** Begin Exercise data **

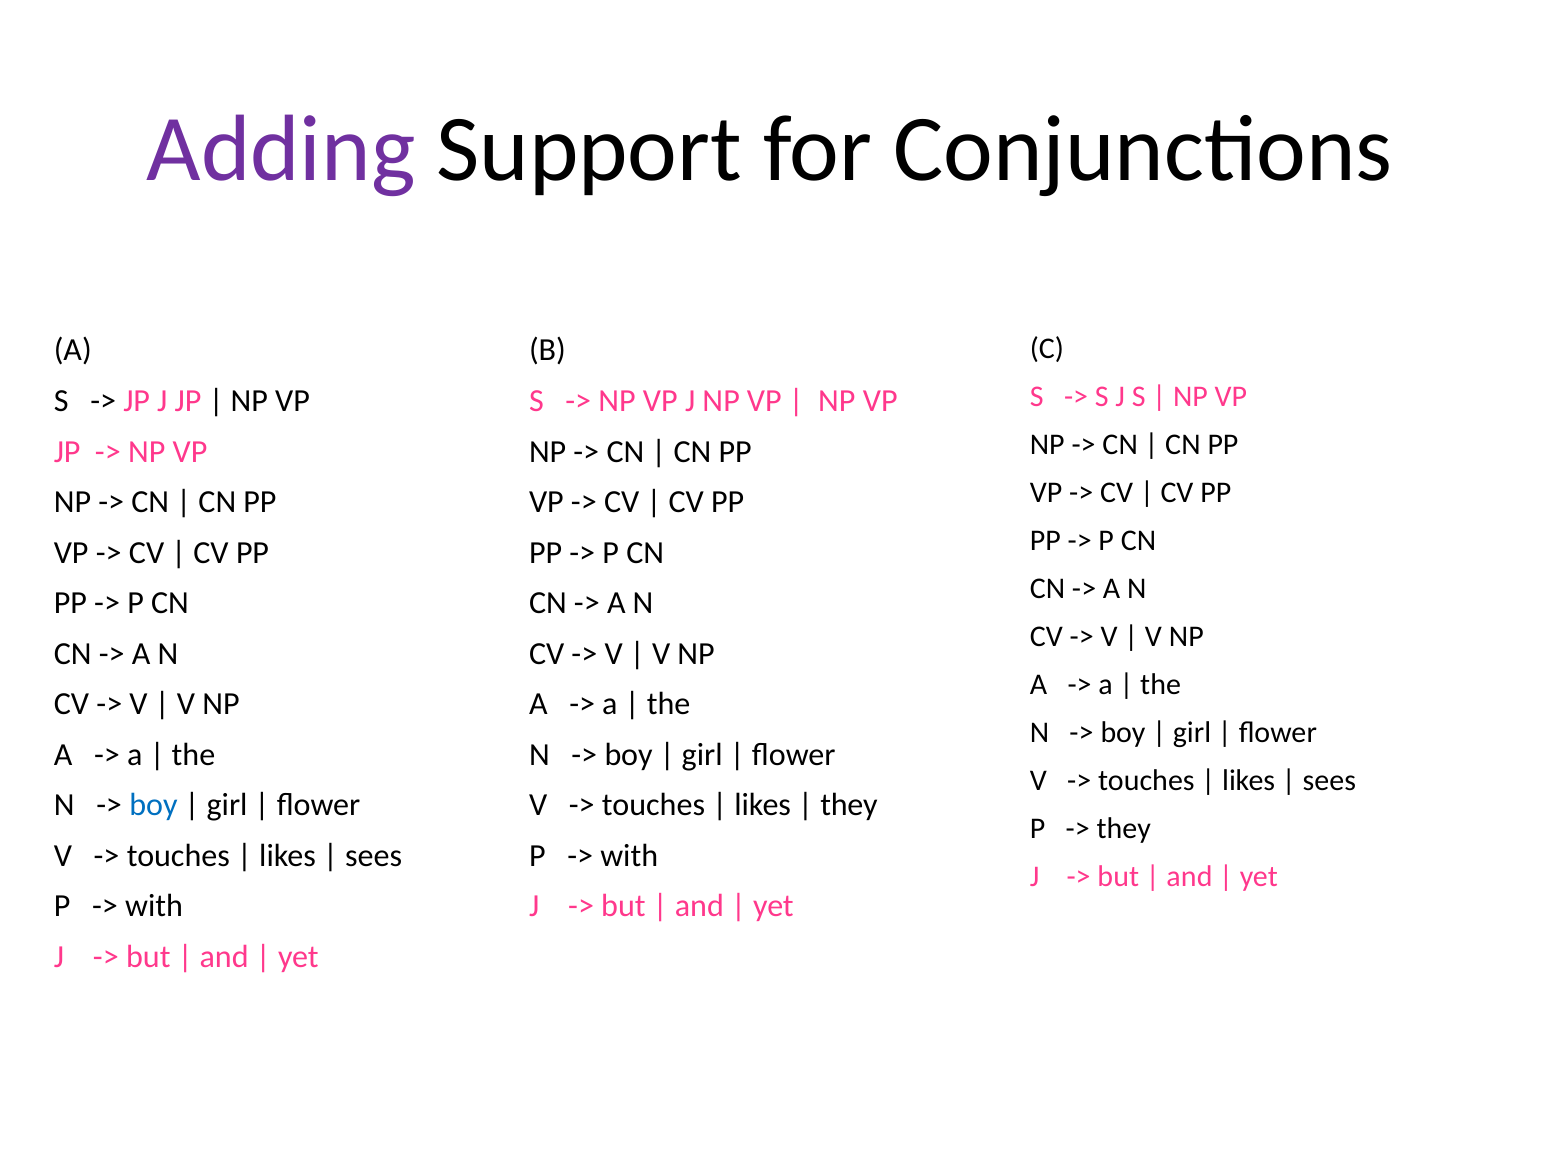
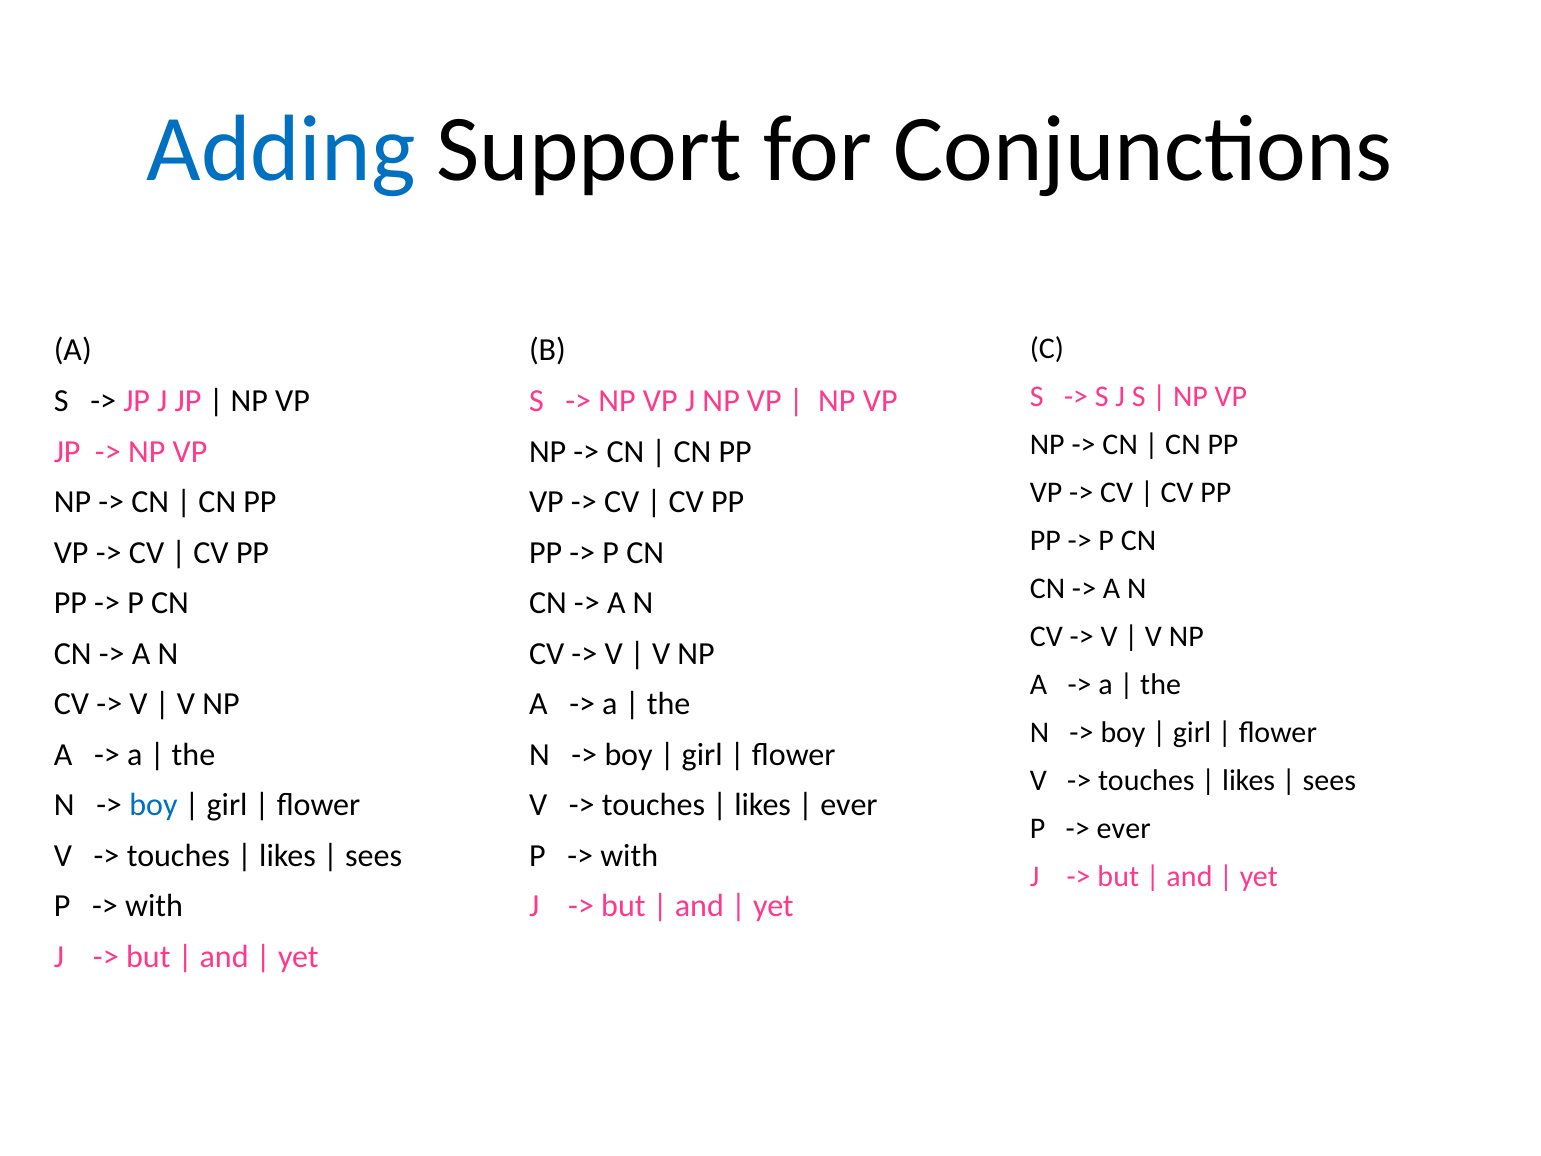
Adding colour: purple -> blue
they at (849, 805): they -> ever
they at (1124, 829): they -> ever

** End Exercise data **
** Begin Exercise data **

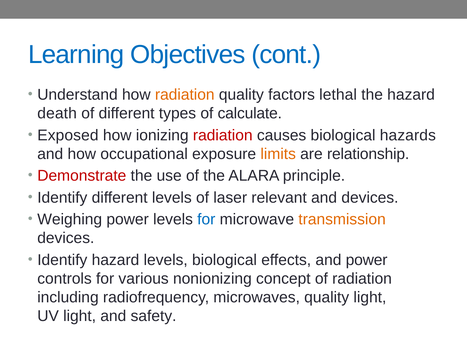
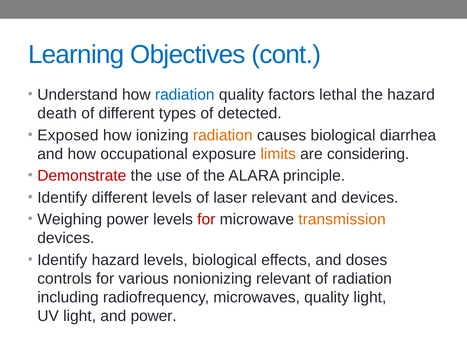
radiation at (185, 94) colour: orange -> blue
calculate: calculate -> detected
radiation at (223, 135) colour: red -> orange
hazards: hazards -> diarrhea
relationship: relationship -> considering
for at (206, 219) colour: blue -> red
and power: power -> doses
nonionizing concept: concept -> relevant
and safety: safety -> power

** End Exercise data **

◆ The task: Please set out everything from the line containing "radiation at (185, 94) colour: orange -> blue" down to the line containing "and safety: safety -> power", both included, as a numbered list, leaving out any blank lines.

◆ Output of the exercise:
1. radiation at (185, 94) colour: orange -> blue
2. calculate: calculate -> detected
3. radiation at (223, 135) colour: red -> orange
4. hazards: hazards -> diarrhea
5. relationship: relationship -> considering
6. for at (206, 219) colour: blue -> red
7. and power: power -> doses
8. nonionizing concept: concept -> relevant
9. and safety: safety -> power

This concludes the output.